Details & Cataloguing

Modern & Post-War British Art


Robyn Denny


Acquired directly from the Artist by the present owner in 1983


London, Molton Gallery, Robyn Denny, 15th November - 9th December 1961, cat. no.4, illustrated;
Basel, Kunsthalle Basel, R. Adams, Skulptur, 7 Junge Englische Maler, 26th January - 3rd March 1963, cat. no.47;
London, Tate, Robyn Denny, 7th March - 23rd April 1973, cat. no.39, illustrated p.33;
London, Sotheby's, The New Situation: Art in London in the Sixties, 4th - 11th September 2013, cat. no.49, illustrated p.84.


David Alan Mellor, The Art of Robyn Denny, Black Dog Publishing, London, 2002, illustrated p.74.

Catalogue Note

Ted Bentley was one of the key images in Denny’s 1973 retrospective at the Tate – an exhibition that marked a high point in his career (he was, at the time, the youngest living artist ever to receive this accolade). Yet, curiously, the show was also something of a full-stop: not long after, Denny moved to California and there followed decades out of the public eye, until the late 2000s, when his important early paintings were once again shown in commercial galleries and the Tate celebrated him, 35 years after his retrospective, in a display from their significant holdings, re-establishing Denny as a key figure in British abstraction of the 60s and 70s. 

The display included Baby Makes Three from 1960, first shown in the seminal Situation show of the same year – an exhibition that aimed to take on the scale and ambition of American painting whilst simultaneously speaking of the current ‘situation’ in British art, a combination of the painterly and the hard-edge.

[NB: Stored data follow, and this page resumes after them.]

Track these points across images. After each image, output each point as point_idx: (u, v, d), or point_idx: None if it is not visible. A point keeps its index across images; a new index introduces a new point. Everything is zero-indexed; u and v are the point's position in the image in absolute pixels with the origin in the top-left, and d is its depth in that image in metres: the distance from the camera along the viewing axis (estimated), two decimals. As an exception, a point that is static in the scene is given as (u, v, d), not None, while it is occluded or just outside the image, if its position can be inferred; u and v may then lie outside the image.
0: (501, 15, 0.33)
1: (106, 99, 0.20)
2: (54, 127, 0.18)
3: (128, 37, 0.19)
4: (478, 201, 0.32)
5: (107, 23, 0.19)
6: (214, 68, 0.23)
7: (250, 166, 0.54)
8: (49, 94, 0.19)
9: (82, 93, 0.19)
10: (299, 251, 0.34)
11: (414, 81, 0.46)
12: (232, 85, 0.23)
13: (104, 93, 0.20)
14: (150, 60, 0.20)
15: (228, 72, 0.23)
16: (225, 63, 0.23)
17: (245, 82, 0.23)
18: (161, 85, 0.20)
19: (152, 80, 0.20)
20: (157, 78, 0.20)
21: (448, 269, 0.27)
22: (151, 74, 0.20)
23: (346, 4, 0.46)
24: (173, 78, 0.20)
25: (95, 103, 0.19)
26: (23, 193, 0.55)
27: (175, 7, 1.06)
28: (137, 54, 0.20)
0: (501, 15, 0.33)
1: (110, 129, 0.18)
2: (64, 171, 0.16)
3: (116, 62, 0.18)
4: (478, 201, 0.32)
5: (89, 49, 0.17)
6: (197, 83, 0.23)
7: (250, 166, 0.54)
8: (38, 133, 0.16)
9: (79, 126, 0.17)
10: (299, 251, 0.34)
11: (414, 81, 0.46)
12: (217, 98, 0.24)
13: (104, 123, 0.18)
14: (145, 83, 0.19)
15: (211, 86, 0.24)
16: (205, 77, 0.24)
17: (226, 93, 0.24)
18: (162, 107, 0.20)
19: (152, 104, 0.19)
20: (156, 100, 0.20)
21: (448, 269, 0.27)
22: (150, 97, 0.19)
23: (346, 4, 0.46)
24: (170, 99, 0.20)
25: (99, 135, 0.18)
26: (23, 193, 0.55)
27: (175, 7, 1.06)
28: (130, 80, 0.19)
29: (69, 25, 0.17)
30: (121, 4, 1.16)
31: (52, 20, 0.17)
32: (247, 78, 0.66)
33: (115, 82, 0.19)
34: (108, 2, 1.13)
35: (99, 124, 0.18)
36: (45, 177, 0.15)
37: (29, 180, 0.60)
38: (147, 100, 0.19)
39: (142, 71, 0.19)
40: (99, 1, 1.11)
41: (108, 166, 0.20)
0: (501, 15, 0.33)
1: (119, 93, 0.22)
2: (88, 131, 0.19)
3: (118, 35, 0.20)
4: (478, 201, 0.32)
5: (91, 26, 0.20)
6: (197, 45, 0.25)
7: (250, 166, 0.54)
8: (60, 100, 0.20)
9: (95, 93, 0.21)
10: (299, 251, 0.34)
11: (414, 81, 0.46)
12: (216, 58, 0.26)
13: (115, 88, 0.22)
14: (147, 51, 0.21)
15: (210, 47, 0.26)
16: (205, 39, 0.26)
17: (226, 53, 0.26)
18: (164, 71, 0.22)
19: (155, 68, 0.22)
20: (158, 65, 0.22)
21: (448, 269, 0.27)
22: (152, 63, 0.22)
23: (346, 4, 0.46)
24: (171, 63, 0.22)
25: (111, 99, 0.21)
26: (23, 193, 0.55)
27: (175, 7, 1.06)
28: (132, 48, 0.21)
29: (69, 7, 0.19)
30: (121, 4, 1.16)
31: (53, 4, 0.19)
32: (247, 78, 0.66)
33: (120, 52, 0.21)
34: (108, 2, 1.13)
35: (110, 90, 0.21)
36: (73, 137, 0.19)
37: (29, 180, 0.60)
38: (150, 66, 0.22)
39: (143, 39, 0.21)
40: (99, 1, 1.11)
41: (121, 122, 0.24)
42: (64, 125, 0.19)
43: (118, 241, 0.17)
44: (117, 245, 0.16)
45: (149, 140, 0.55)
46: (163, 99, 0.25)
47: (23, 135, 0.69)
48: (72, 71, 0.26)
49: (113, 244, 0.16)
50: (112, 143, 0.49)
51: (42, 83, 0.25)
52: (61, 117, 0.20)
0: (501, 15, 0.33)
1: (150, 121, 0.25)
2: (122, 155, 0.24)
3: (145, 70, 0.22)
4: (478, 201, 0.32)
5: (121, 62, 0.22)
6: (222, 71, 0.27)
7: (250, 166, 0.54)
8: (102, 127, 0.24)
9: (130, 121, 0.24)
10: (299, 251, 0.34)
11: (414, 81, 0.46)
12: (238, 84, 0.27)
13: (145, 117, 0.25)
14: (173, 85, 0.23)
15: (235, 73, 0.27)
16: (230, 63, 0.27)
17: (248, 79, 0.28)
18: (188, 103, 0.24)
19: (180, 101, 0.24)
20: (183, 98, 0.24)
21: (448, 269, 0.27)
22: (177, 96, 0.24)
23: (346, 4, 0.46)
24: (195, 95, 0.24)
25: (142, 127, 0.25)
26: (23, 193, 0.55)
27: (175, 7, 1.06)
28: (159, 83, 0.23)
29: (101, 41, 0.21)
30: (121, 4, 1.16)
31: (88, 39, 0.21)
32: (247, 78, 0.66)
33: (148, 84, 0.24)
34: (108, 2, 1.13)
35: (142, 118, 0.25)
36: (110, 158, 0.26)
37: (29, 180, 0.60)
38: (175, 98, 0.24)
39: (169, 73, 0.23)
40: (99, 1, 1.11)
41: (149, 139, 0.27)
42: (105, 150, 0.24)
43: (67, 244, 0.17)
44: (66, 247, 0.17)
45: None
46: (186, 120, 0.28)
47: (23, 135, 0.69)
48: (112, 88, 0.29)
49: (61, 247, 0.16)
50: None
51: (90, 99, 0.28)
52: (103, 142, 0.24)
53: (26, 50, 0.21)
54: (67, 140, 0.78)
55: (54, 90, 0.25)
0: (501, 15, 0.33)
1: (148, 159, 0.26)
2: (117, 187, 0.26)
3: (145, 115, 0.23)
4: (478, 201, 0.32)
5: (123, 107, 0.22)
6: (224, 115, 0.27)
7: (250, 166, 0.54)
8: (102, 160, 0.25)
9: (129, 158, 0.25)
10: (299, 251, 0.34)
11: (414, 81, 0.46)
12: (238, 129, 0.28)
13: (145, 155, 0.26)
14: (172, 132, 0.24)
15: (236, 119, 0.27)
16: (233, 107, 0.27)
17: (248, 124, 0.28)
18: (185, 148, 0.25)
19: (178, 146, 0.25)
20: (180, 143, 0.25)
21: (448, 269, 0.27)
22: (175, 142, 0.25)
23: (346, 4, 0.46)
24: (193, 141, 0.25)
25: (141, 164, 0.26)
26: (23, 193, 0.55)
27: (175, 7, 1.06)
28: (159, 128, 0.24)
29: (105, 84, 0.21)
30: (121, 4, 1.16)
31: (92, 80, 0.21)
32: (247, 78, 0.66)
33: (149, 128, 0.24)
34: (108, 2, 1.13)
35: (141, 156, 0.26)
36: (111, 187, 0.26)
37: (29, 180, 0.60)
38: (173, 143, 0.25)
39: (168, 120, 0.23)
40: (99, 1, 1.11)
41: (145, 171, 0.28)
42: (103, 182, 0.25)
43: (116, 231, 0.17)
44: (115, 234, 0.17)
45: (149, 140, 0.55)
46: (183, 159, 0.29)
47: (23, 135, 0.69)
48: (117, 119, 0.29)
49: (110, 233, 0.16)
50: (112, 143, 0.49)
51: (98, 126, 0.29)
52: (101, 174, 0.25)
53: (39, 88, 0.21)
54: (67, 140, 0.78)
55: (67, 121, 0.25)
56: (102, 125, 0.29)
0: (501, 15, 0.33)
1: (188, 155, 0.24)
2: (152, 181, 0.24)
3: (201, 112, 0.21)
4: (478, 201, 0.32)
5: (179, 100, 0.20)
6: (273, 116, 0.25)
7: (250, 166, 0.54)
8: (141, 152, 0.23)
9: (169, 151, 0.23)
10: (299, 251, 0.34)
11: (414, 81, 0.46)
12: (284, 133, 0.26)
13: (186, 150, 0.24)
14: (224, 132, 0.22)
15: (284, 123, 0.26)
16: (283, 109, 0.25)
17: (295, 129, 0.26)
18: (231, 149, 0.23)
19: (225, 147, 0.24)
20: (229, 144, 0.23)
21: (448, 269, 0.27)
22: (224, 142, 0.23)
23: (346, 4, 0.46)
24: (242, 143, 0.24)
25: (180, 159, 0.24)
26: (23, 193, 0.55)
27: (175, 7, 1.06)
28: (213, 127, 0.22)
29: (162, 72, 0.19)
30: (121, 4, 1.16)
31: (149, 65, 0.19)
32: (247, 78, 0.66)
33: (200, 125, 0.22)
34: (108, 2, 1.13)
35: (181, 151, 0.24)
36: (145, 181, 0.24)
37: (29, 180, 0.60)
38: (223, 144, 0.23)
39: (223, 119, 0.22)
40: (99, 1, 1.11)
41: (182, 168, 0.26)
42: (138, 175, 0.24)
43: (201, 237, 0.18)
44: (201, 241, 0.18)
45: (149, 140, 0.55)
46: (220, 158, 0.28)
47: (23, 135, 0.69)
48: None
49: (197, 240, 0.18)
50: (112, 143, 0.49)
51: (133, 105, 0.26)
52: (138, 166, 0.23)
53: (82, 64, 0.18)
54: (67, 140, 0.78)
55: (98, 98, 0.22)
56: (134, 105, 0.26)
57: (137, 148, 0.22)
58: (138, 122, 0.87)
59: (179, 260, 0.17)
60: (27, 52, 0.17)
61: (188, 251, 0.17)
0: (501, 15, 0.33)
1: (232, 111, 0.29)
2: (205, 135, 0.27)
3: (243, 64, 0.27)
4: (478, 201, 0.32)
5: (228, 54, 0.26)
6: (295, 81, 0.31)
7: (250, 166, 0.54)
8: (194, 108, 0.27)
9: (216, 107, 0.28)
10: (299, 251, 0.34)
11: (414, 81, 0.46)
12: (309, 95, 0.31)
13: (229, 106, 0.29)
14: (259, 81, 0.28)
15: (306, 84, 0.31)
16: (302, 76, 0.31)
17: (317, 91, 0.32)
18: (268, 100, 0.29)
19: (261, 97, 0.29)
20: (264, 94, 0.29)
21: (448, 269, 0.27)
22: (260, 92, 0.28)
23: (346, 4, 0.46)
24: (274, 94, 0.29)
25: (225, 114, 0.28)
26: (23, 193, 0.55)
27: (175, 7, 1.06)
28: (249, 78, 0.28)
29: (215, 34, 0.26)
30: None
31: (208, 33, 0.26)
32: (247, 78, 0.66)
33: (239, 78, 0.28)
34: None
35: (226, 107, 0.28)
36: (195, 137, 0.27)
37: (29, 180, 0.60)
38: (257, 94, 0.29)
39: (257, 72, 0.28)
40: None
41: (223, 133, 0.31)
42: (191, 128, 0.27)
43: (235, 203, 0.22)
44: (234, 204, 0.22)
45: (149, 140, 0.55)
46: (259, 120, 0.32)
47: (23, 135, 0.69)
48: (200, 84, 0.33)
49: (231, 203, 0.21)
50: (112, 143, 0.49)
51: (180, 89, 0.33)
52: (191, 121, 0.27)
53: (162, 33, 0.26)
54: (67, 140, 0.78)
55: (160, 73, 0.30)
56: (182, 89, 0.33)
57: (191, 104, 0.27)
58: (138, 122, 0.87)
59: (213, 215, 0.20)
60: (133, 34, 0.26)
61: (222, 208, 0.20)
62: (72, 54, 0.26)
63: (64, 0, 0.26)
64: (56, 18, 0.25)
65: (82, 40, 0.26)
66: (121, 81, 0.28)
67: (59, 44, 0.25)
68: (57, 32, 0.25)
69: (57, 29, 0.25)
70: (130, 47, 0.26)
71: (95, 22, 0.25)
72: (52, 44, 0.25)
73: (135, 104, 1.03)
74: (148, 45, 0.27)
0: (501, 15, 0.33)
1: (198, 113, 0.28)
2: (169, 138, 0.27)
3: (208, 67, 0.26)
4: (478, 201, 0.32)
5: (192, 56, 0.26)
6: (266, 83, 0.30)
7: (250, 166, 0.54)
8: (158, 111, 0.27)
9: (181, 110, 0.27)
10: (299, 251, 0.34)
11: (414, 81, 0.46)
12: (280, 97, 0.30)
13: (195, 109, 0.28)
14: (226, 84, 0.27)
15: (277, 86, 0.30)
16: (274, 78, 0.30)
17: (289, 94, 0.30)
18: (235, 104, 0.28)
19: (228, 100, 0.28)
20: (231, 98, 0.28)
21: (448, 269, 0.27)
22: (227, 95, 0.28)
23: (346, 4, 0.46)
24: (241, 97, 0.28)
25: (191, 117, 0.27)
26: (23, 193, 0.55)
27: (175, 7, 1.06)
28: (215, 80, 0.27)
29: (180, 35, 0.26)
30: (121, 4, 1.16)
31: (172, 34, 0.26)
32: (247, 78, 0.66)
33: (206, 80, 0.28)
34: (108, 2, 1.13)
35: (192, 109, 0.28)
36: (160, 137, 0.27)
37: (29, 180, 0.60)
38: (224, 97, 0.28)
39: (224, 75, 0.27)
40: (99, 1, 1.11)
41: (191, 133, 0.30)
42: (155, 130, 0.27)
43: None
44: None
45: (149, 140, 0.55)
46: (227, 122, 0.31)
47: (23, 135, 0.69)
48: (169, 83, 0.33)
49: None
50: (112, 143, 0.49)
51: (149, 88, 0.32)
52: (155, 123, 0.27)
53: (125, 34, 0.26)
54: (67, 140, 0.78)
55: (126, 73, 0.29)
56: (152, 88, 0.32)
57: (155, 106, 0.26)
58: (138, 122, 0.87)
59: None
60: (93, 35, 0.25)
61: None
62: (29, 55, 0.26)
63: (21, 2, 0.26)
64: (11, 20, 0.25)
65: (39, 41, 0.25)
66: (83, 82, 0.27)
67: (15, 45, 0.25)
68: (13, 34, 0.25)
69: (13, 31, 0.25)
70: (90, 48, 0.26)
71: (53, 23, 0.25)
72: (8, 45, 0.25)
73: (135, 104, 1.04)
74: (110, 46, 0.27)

It was in his Situation paintings that Denny formally abandoned the tachiste style of his student-era work and embraced hard-edge, colour-field painting – roughly in parallel to the American painter Ellsworth Kelly, with whom he shares many confluences (and, crucially, differences too). In 1961, Denny embarked on a series of decisive works, such as the Track series, Ted Bentley, Gully Foyle and Madras (sold in these rooms, June 2017, for £62,500). These paintings are dominated by vertical bands that are then themselves bound within a frame, forming a kind of gateway. Inevitably this lends them an architectural quality, yet one senses that the starting point is always the human body: Denny wanted these paintings to be hung just six inches above the floor so the viewer had a sense that he or she could just step into the picture. The vertical can always take on a (hieratic) human quality, something understood by sculptors of the period, such as William Turnbull. And like Turnbull, even when Denny is at his most reductive, his images are never cold or impersonal. Minimal as they may be, the colours are not chosen according to a formula or a colour wheel; each stripe is laid on in response to the previous one, adjustments are made to the composition and the traces of these changes left in, and the titles of the works are deliberately evocative (if sometimes elusive), cut and pasted from news reports, pulp fiction, TV shows – a hint of Pop within a minimal aesthetic. 

In his early career, Denny created abstract works that could be literally changed and moved around by the viewer. This sense of play remains in his works from the 1960s too. The colours in Ted Bentley – the viewer’s sense of space, of foreground or background – shifts before the viewer’s eyes, albeit with none of the dizzying effects of a Bridget Riley. Instead, it is more a slow reveal, felt less in the eye, more by the entire body.